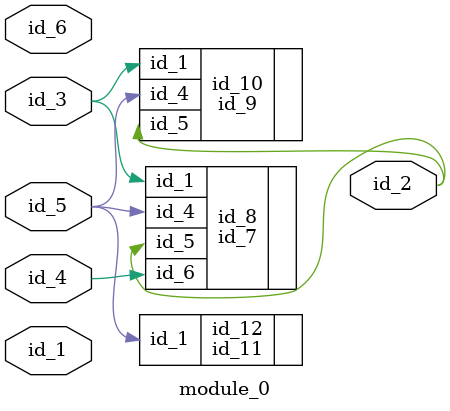
<source format=v>
module module_0 (
    id_1,
    id_2,
    id_3,
    id_4,
    id_5,
    id_6
);
  input id_6;
  input id_5;
  input id_4;
  input id_3;
  output id_2;
  input id_1;
  id_7 id_8 (
      .id_4(id_5),
      .id_6(id_4),
      .id_5(id_2),
      .id_1(id_3)
  );
  id_9 id_10 (
      .id_5(id_2),
      .id_4(id_6),
      .id_4(id_5),
      .id_1(id_3)
  );
  id_11 id_12 (
      .id_1(id_1),
      .id_1(id_5)
  );
endmodule

</source>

--------

# WORK REQUIRED
Repeat the listing verbatim without its pictures.

# RESULT OF THE EXERCISE
<source format=v>
module module_0 (
    id_1,
    id_2,
    id_3,
    id_4,
    id_5,
    id_6
);
  input id_6;
  input id_5;
  input id_4;
  input id_3;
  output id_2;
  input id_1;
  id_7 id_8 (
      .id_4(id_5),
      .id_6(id_4),
      .id_5(id_2),
      .id_1(id_3)
  );
  id_9 id_10 (
      .id_5(id_2),
      .id_4(id_6),
      .id_4(id_5),
      .id_1(id_3)
  );
  id_11 id_12 (
      .id_1(id_1),
      .id_1(id_5)
  );
endmodule

</source>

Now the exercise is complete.